Feb 4 1999
From The Space Library
The Aerospace Safety Advisory Panel, established by Congress after the Apollo 1 spacecraft fire on 27 January 1967, submitted its annual report to NASA. The panel found Shuttle safety satisfactory, but cautioned that cutbacks, such as hiring freezes and budgetary restrictions, had created a "looming crisis" of future shortfalls in the workforce. The panel warned that NASA was at risk of "losing the core competencies needed to conduct the nation's spaceflight and aerospace programs in a safe and effective manner." Budgetary constraints had also caused NASA to postpone planned improvements to the Shuttle fleet and the International Space Station (ISS). The panel's chairperson remarked that both programs were operating at an "acceptable level of risk," but that updating Shuttle computers and refurbishing the supply of spare parts would make the programs safer.

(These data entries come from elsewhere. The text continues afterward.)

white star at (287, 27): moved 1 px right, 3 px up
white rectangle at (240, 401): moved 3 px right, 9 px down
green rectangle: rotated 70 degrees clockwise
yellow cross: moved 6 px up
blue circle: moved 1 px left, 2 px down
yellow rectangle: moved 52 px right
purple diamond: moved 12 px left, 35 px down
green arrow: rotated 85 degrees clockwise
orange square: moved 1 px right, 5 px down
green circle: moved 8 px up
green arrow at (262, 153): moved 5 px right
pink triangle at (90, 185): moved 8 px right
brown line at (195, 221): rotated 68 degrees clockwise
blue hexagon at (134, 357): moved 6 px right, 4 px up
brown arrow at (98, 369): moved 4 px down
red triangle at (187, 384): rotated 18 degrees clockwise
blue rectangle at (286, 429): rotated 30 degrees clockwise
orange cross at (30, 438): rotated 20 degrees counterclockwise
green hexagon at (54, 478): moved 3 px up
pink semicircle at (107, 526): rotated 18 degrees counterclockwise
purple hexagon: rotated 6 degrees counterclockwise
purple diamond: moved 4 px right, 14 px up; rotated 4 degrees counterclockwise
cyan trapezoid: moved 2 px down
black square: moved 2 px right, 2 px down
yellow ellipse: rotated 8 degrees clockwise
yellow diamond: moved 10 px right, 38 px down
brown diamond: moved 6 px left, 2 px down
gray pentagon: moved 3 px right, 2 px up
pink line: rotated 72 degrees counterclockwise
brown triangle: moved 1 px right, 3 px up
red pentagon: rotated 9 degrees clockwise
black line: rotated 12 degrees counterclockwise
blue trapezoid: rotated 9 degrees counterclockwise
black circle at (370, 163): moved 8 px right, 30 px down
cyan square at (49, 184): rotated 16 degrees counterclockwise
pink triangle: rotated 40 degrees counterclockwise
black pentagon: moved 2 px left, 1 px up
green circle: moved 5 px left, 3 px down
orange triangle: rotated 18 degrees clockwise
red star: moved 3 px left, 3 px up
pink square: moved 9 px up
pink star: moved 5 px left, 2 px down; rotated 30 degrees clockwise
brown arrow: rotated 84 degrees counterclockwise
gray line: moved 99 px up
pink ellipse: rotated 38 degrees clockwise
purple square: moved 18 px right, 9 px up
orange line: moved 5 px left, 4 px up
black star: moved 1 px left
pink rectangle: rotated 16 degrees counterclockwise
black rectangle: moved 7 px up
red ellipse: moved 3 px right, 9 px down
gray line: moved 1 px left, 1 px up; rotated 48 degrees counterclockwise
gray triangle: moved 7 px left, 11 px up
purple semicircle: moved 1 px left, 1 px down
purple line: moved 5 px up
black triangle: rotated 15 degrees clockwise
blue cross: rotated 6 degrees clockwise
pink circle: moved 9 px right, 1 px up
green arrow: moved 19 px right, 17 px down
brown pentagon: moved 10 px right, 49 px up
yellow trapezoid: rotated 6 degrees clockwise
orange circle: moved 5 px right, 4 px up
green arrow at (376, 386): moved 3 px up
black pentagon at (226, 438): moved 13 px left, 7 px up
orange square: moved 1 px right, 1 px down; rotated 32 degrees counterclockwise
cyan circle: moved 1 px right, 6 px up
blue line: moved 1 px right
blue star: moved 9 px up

NASA's Mars Global Surveyor successfully completed the aerobraking phase of its mission, raising its orbit completely out of the Martian atmosphere and preparing the craft to begin its primary mapping mission. Glenn E. Cunningham, Deputy Director of the Mars Exploration Program at NASA's Jet Propulsion Laboratory (JPL), described the Mars spacecraft's "pioneering operation" of aerobraking as a long and arduous task, which had become a valuable learning experience for all involved-engineers and scientists alike. The technique required the spacecraft to use frictional drag "as it skim[med] through the planet's thin atmosphere," altering the shape of the craft's orbit and providing an innovative method to change the orbit using less on-board fuel. NASA had first tested aerobraking in 1994, during the final days of the Magellan mission to Venus. A structural problem with Mars Global Surveyor's solar panel had delayed the final burn of aerobraking by approximately one year, so that the flight team could ensure that the process would not overstress the weakened panel. The extended aerobraking phase had enabled Global Surveyor to acquire bonus science data, yielding "some spectacular new findings about Mars," such as a "profile of the planet's northern polar cap and information about the unique nature of its remnant magnetic fields.”